» Provided text

━━━━━━━━━━

Bovine liver samples were obtained from animals slaughtered in the municipal slaughterhouse of Zumpango, Mexico State, Mexico, following the local care legislation NOM-033-SAG/ZOO-2014. Methods to slaughter domestic and wild animals (Diario Oficial de la Federación 2015). The animals were finished in a feedlot pen, and during the feeding period, they did not receive any type of β-adrenergic drug. The livers were collected, washed with cold Krebs-Henseleit buffer (D-glucose 11 mM, MgSO₄ 1.2 mM, KH₂PO₄ 1.2 mM, KCl mM 4.7 mM, NaCl 118 mM, CaCl₂ 1.25 mM, NaHCO₃ 25 mM pH 7.4) and transported to the laboratory; in addition, the tissue fractions were placed on a tissue slicer Leica VT 1200 (Leica Biosystems, Wetzlar, Germany) containing dissection solution (CaCl₂ 1 mM, D-glucose 10 mM, KCl 4 mM, MgCl₂5 mM, NaHCO₃ 26 mM, phenol red 0.1 %, pH 7.4). Then, to be cut with an oscillating blade, where was obtained slices of 200mm-250mm wide and 8 mm in diameter.

Bovine precision-cut liver slices culture

Precision-cut liver slices (PCLS) were placed on 6-well polystyrene plates containing 3.0 mL of cell culture medium DMEM (Corning, NY., USA) supplemented with 10% fetal bovine serum (Sigma-Aldrich, MO., USA) and 1% of antibiotic-antifungal solution 100x (Gibco, M.A., USA). PCLS were incubated at 37°C, with 95% of O₂, 5% of CO₂ for one hour to normalize culture conditions before starting the treatment (Olinga & Schuppan 2013).

Single drug and nanoparticles exposure

Single treatments were carried out on PCLS treated with two concentrations of zilpaterol (10 and 25 ng/mL), clenbuterol (10 and 25 ng/mL), CS-NP (10 and 25 µg/mL), and CS/GSH-NP (10 and 25µM GSH) and left under culture conditions for 6 hours (Fig. 1), For good measure, cultures were harvested and stored at -80°C. An unthreaded group culture was considered as the negative control.

Combined drug-nanoparticles exposure

PCLS cultures were exposed to a factorial arrangement 2x2. First, the cultures were exposed to 10 and 25 ng/mL of zilpaterol and clenbuterol for 3 hours, then each zilpaterol were added two amounts of the nanoparticles (zilpaterol level x CS-NP level; zilpaterol level x CS/GSH-NP level), and clenbuterol (clenbuterol level x CS-NP level; clenbuterol level x CS/GSH-NP level) after while were left under incubation another 3 h (Fig. 1). Untreated cultures were considered as negative controls. Three independent experiments were carried out by duplicate on each treatment.

━━━━━━━━━━

» Work instructions
1: In the liver slice methods text, how long were the slices incubated to normalize culture conditions before treatment began?
2: From the liver slice methods text, output the passage from "Combined drug-nanoparticles exposure" up to and including "on each treatment.", word for word.

» Data records

━━━━━━━━━━

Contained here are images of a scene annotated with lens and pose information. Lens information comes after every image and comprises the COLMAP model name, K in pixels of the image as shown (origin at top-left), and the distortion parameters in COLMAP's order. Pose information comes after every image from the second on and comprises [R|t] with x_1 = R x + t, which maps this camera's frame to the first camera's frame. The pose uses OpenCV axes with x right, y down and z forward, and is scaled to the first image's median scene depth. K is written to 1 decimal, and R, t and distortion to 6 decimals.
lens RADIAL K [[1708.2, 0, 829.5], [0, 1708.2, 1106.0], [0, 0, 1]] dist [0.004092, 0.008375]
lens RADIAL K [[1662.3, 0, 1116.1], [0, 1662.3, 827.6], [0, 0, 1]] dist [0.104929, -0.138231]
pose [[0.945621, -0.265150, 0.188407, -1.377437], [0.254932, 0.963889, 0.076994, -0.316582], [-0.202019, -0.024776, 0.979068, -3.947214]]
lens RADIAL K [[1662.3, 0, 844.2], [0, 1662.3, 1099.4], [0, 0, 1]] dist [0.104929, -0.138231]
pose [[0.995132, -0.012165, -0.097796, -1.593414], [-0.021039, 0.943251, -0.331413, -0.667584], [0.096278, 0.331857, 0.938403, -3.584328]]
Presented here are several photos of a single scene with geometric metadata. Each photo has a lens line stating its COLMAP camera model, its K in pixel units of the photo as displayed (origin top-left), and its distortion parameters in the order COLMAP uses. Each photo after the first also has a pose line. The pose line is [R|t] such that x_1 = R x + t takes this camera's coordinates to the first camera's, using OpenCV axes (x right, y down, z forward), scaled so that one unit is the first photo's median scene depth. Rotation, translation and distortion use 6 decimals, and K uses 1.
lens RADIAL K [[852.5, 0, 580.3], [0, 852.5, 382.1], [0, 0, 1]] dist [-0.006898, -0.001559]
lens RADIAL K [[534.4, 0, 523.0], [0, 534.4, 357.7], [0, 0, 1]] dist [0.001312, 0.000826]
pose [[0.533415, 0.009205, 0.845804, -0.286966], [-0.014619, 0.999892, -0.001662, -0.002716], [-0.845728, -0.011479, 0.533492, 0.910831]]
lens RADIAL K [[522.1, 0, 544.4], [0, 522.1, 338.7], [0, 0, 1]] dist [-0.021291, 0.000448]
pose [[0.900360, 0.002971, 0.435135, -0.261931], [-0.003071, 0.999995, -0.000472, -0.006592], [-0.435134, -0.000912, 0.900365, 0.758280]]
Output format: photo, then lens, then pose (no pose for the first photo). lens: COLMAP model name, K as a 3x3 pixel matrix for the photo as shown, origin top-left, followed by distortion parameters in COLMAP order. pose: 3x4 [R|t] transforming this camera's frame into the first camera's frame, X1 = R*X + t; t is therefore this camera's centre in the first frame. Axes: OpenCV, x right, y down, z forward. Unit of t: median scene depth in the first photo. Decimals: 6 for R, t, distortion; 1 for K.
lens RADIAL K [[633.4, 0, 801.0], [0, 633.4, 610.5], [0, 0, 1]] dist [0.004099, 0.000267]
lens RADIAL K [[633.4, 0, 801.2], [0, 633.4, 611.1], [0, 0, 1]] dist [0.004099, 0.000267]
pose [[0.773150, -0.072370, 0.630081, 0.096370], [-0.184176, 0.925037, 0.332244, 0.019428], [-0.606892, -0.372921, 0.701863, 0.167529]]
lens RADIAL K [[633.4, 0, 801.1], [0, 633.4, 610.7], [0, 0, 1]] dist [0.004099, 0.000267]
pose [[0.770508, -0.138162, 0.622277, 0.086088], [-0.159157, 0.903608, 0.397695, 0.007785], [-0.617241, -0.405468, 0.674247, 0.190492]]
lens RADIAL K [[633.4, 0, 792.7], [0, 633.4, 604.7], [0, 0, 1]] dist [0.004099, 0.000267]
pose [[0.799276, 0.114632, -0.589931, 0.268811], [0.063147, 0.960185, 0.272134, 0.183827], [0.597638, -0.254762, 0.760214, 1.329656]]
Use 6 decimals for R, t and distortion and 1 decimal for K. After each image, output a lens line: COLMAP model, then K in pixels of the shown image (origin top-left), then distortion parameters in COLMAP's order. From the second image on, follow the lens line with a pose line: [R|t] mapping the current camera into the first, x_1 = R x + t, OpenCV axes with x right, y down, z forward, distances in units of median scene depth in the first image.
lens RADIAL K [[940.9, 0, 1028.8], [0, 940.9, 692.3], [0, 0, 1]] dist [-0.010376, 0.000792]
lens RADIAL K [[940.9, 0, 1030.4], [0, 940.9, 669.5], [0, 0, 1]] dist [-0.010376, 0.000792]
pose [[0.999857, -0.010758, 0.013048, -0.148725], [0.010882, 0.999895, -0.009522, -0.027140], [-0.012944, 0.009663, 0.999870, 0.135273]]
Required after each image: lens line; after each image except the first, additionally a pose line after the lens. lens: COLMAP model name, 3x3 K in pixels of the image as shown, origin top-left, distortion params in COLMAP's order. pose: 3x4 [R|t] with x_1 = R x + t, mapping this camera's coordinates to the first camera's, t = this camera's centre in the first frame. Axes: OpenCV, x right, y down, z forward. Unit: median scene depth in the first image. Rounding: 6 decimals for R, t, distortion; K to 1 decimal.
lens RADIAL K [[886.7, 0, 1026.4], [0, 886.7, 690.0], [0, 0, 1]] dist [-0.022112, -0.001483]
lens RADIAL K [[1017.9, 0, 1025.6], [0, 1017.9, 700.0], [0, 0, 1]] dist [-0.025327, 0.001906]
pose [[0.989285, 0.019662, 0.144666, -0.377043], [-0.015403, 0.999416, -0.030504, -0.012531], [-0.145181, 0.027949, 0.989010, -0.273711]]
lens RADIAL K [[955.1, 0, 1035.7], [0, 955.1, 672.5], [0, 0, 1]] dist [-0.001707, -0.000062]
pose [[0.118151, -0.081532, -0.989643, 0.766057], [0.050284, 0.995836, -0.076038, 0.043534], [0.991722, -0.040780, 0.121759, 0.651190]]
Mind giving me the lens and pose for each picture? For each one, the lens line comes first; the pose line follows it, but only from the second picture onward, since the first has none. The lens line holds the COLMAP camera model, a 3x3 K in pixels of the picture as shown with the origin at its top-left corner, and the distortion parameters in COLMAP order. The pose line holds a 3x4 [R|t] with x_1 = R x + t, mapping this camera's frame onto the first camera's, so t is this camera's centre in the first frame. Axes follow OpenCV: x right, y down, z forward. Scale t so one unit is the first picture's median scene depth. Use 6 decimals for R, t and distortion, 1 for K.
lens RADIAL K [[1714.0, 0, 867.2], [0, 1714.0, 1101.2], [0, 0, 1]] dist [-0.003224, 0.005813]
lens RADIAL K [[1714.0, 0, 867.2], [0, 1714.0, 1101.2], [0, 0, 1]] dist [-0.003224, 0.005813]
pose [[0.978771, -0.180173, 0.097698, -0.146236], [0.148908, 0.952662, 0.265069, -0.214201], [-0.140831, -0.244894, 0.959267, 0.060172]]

━━━━━━━━━━

» Responses by item number
1: One hour.

2:
Combined drug-nanoparticles exposure

PCLS cultures were exposed to a factorial arrangement 2x2. First, the cultures were exposed to 10 and 25 ng/mL of zilpaterol and clenbuterol for 3 hours, then each zilpaterol were added two amounts of the nanoparticles (zilpaterol level x CS-NP level; zilpaterol level x CS/GSH-NP level), and clenbuterol (clenbuterol level x CS-NP level; clenbuterol level x CS/GSH-NP level) after while were left under incubation another 3 h (Fig. 1). Untreated cultures were considered as negative controls. Three independent experiments were carried out by duplicate on each treatment.